*** Passage to read ***

Emerging Growth Company ☒
If an emerging growth company, indicate by check mark if the registrant has elected not to use the extended transition period for complying with any new or revised financial accounting standards provided pursuant to Section 13(a) of the Exchange Act. ☒
Item 5.03 Amendments to Articles of Incorporation or Bylaws; Change in Fiscal Year
On October 23, 2018, New Age Beverages Corporation, a Washington corporation (the “Company”), filed an amendment to its Articles of Incorporation, as amended, pursuant to which the Company increased the authorized shares of common stock of the Company from 50,000,000 to 100,000,000.
Item 5.07 Submission of Matters to a Vote of Security Holders.
On October 23, 2018, the Company held its annual meeting of shareholders (the “Meeting”). A total of 41,606,042 shares of common, constituting a quorum, were present and accounted for at the Meeting. At the Meeting, the Company’s stockholders voted on and approved the following proposals:
(i)
The election of five (5) members of the board of directors of the Company (the “Board”) to serve until the next annual meeting to be held in 2019 or until their successors have been duly elected and qualified;
All the director nominees were elected and the votes cast were as follows:
Director | | | |
Brent Willis | 20,816,423 | 175,949 | 20,613,670 |
Tim Haas | 20,779,602 | 212,710 | 20,613,670 |
Greg Fea | 20,817,005 | 175,307 | 20,613,670 |
Ed Brennan | 20,808,609 | 183,703 | 20,613,670 |
Reginald Kapteyn | 20,816,502 | 175,810 | 20,613,670 |
(ii)

*** End of Passage to read ***
*** Recorded data ***

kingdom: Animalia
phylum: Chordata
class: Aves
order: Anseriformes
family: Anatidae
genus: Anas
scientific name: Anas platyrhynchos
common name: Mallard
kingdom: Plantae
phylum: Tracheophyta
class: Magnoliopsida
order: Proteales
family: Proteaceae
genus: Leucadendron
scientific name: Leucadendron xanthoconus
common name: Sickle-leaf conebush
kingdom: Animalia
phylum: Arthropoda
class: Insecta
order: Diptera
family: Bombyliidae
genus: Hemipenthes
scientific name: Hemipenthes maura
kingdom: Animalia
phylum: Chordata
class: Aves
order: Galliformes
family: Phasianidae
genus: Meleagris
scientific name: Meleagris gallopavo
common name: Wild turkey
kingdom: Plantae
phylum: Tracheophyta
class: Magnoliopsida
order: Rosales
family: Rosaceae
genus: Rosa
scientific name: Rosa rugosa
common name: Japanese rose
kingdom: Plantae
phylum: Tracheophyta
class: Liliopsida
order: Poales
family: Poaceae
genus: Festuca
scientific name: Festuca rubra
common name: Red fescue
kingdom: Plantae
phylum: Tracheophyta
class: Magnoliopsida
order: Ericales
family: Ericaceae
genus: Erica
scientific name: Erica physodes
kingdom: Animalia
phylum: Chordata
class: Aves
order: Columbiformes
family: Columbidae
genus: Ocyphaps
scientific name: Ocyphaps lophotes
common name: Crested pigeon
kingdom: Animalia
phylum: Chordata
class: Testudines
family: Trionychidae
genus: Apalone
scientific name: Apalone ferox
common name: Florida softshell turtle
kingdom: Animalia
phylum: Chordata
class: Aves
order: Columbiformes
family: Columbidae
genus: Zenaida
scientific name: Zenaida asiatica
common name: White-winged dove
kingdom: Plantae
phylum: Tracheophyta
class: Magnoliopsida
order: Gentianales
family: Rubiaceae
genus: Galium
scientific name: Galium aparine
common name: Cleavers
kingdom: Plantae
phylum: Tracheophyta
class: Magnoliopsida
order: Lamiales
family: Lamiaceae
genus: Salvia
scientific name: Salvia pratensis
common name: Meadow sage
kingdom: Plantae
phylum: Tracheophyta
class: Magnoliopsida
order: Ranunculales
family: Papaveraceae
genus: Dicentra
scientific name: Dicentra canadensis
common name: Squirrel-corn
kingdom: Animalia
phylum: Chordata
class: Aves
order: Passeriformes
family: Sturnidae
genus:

*** End of Recorded data ***

**What the task asks:** According to the New Age Beverages filing, how many authorized shares of common stock did the Company have after the amendment to its Articles of Incorporation? Nothing in the data excerpts matters here.

**Exercise solution:** 100,000,000 shares, up from 50,000,000.